[Listed records Boundary: Start]

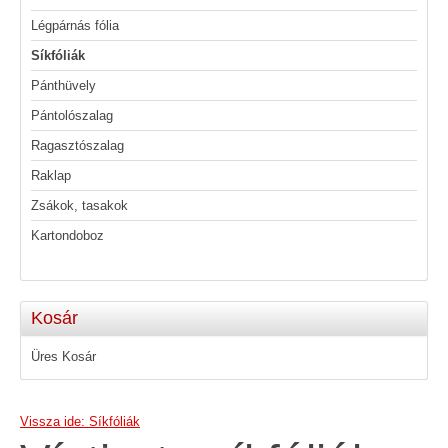
Légpárnás fólia
Síkfóliák
Pánthüvely
Pántolószalag
Ragasztószalag
Raklap
Zsákok, tasakok
Kartondoboz
Kosár
Üres Kosár
Vissza ide: Síkfóliák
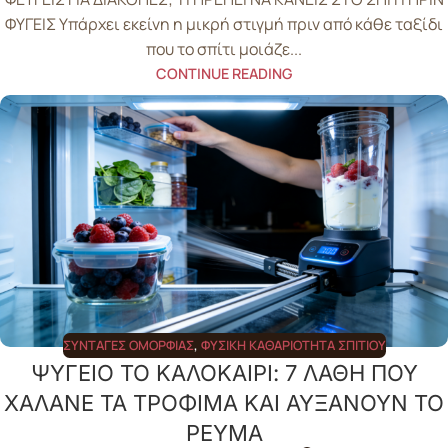
ΦΥΓΕΙΣ Υπάρχει εκείνη η μικρή στιγμή πριν από κάθε ταξίδι
που το σπίτι μοιάζε...
CONTINUE READING
ΣΥΝΤΑΓΈΣ ΟΜΟΡΦΙΆΣ
,
ΦΥΣΙΚΉ ΚΑΘΑΡΙΌΤΗΤΑ ΣΠΙΤΙΟΎ
ΨΥΓΕΙΟ ΤΟ ΚΑΛΟΚΑΙΡΙ: 7 ΛΑΘΗ ΠΟΥ
ΧΑΛΑΝΕ ΤΑ ΤΡΟΦΙΜΑ ΚΑΙ ΑΥΞΑΝΟΥΝ ΤΟ
ΡΕΥΜΑ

[Listed records Boundary: End]

[What needs to be done] Whatever lies between the line containing "που το σπίτι μοιάζε..." and the final line above, both included, must be returned exactly.

[Your solution]
που το σπίτι μοιάζε...
CONTINUE READING
ΣΥΝΤΑΓΈΣ ΟΜΟΡΦΙΆΣ
,
ΦΥΣΙΚΉ ΚΑΘΑΡΙΌΤΗΤΑ ΣΠΙΤΙΟΎ
ΨΥΓΕΙΟ ΤΟ ΚΑΛΟΚΑΙΡΙ: 7 ΛΑΘΗ ΠΟΥ
ΧΑΛΑΝΕ ΤΑ ΤΡΟΦΙΜΑ ΚΑΙ ΑΥΞΑΝΟΥΝ ΤΟ
ΡΕΥΜΑ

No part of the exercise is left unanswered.